If BMI is a blunt tool, what’s sharper? Waist circumference is one straightforward option. It approximates abdominal fat more directly than a weight-to-height ratio and requires nothing more than a tape measure. But the strongest evidence points to waist-to-hip ratio, which compares the circumference of your waist to your hips.

A large analysis published in JAMA Network Open found that waist-to-hip ratio was linked more strongly and more consistently to death from any cause than either BMI or fat mass index. Using a genetic analysis method called mendelian randomization, the researchers also found evidence that the relationship between waist-to-hip ratio and mortality is likely causal, not just a correlation. This makes sense biologically: waist-to-hip ratio captures where your body stores fat, which matters more than how much you weigh overall.

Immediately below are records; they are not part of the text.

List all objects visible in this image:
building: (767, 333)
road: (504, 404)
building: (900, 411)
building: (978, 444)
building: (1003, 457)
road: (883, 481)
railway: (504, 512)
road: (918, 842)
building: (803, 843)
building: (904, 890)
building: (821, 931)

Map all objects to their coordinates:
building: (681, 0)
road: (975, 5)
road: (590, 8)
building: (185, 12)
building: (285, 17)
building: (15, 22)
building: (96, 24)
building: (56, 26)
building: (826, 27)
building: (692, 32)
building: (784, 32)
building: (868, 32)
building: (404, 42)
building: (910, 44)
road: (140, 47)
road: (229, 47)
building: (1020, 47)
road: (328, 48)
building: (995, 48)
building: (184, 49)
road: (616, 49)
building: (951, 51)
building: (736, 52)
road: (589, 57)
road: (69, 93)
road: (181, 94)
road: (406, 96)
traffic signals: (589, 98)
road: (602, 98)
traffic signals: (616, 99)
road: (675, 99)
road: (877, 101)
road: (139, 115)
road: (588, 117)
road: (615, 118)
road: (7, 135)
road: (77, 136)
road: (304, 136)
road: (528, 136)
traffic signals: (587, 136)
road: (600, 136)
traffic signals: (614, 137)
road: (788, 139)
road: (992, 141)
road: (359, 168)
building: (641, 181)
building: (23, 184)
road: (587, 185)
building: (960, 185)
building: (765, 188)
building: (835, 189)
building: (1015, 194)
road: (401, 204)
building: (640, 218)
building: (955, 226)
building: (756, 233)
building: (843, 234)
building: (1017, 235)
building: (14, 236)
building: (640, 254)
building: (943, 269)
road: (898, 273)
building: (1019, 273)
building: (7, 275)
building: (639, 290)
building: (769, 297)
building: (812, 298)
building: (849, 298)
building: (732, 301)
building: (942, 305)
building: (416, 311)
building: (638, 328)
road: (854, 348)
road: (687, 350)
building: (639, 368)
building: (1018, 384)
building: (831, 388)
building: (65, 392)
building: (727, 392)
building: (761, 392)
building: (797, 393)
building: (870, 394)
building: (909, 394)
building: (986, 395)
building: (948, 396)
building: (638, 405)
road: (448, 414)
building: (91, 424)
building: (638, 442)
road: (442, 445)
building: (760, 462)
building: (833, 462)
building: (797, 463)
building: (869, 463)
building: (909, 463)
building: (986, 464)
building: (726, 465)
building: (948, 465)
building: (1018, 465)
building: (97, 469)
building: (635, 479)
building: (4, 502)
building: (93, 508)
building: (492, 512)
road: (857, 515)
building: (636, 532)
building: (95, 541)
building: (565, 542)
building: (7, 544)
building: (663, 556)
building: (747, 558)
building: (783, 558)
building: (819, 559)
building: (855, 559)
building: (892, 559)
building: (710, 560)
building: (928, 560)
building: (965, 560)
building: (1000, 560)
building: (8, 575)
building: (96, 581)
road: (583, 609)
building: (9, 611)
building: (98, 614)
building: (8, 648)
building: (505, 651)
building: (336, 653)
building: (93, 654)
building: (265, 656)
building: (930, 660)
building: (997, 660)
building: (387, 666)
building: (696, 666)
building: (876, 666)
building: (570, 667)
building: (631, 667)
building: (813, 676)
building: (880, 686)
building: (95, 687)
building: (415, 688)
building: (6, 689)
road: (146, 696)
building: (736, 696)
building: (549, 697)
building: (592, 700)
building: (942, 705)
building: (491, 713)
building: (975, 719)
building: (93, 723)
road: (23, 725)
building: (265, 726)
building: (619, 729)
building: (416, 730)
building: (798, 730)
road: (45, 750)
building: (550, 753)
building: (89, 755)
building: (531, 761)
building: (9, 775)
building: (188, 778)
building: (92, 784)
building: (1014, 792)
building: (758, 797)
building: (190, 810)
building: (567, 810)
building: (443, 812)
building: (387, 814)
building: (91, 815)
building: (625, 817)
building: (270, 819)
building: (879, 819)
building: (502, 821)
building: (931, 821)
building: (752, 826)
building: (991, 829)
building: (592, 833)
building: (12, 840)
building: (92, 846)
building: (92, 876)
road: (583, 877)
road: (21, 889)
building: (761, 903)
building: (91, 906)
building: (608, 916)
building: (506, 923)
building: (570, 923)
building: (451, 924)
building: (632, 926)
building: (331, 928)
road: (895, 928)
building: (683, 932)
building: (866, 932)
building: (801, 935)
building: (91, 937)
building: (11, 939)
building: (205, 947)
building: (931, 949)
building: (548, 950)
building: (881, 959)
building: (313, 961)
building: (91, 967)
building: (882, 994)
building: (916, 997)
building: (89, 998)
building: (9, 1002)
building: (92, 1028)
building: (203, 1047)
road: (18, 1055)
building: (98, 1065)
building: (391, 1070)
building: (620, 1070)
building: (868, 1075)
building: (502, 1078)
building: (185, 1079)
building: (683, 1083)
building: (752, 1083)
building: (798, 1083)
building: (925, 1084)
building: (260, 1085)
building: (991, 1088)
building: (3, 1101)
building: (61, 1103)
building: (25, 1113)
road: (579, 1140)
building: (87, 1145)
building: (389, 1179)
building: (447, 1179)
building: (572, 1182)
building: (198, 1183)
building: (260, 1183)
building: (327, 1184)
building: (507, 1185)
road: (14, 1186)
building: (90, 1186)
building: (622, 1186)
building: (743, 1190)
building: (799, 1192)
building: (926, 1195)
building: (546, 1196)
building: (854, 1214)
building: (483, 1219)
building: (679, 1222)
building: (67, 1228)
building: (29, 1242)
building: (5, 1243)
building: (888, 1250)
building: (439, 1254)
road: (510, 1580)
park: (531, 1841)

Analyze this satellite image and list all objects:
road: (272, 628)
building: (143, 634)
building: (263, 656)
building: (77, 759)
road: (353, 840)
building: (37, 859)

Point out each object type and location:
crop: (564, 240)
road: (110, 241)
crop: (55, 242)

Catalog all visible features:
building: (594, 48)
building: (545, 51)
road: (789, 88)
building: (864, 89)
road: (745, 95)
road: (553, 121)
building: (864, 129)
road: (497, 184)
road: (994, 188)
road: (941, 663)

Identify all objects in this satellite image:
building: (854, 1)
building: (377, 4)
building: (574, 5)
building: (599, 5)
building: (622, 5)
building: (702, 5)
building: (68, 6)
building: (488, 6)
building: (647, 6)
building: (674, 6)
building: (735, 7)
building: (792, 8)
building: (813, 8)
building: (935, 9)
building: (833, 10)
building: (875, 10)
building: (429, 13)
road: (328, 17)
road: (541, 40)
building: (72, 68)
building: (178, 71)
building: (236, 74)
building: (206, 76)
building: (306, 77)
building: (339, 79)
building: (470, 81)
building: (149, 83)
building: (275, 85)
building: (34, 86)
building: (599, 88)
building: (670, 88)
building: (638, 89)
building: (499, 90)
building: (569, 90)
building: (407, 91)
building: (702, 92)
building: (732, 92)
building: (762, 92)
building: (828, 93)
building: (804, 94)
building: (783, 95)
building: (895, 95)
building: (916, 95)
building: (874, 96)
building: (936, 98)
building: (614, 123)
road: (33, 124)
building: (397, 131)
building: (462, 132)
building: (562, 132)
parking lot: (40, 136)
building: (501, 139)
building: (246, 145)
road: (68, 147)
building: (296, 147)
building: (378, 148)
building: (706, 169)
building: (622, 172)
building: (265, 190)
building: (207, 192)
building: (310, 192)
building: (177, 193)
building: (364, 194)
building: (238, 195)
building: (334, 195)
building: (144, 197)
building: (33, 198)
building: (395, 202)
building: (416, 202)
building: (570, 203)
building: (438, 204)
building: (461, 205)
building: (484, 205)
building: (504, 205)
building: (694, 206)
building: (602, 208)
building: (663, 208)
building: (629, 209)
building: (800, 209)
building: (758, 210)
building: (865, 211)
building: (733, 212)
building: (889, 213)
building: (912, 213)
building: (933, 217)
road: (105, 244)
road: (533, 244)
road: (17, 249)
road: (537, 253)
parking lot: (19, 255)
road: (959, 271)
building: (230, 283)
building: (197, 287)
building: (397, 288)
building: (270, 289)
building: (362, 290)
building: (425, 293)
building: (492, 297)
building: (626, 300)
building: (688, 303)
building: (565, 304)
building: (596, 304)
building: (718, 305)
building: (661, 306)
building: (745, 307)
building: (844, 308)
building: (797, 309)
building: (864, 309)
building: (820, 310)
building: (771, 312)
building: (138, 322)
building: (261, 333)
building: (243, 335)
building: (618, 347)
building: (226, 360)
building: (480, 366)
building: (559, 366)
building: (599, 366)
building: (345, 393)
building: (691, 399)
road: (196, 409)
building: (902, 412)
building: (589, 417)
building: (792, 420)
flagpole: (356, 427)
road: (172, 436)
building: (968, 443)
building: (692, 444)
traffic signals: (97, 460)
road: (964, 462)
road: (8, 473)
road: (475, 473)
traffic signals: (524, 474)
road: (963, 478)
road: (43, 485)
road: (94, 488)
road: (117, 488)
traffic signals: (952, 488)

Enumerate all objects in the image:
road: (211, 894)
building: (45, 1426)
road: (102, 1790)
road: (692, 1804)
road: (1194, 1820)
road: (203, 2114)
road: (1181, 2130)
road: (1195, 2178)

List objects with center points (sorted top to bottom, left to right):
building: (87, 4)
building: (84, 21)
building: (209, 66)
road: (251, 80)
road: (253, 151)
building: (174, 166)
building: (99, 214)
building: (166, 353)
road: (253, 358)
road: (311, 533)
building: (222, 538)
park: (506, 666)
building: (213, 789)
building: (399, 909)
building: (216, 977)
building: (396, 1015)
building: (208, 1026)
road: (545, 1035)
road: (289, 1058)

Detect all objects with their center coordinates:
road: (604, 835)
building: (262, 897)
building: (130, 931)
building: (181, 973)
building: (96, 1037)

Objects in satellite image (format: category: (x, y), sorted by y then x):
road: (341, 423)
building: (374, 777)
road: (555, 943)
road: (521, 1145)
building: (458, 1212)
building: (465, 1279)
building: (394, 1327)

You can measure your own waist-to-hip ratio at home. Wrap a tape measure around the narrowest part of your waist (usually just above the belly button) and the widest part of your hips. Divide the waist number by the hip number. For women, a ratio above 0.85 is generally associated with increased health risk. For men, the threshold is about 0.90.

What BMI Can and Can’t Tell You

BMI is real in the sense that it’s a real number derived from a real formula. It is not an invention or a scam. But it was designed for statisticians studying populations, not for doctors treating patients, and it shows. It can’t tell you how much of your weight is muscle versus fat. It can’t tell you where your fat is stored. It can’t account for your ethnicity, your age, your fitness level, or your metabolic health. A person with a BMI of 27 might be in excellent health, and a person with a BMI of 22 might be on a path toward heart disease.

If your doctor has flagged your BMI, it’s worth treating that as a starting point for a broader conversation, not a diagnosis. Ask about your waist circumference, your blood pressure, your blood sugar, and your cholesterol. Those numbers, taken together, paint a picture that BMI alone never could.